### Work order
Transcribe the stretch of entries below from the line with "right knee: (379, 233)" through the line with "left shoulder: (235, 199)", exactly and with both ends included; leave out all other lines.

● ● ● ● ●

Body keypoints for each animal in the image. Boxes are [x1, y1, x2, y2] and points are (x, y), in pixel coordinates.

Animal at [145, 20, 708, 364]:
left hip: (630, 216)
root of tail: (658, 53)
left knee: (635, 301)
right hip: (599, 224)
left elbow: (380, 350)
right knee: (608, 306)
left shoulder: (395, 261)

● ● ● ● ●

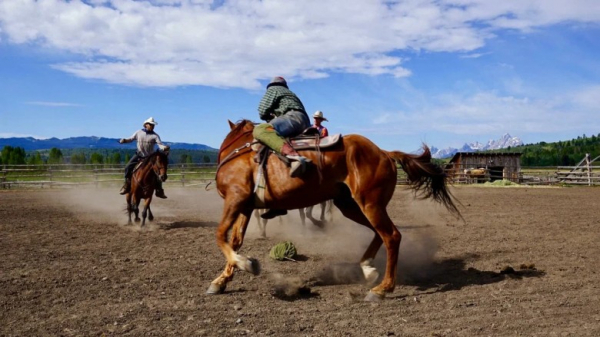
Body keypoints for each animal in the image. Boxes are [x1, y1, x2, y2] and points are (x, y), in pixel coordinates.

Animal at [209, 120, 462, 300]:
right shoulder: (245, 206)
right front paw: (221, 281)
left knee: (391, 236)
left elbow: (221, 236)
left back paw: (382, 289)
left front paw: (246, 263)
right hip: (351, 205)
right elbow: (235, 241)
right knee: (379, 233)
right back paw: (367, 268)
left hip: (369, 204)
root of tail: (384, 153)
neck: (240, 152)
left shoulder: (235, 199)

● ● ● ● ●

### The answer
right knee: (379, 233)
right back paw: (367, 268)
left hip: (369, 204)
root of tail: (384, 153)
neck: (240, 152)
left shoulder: (235, 199)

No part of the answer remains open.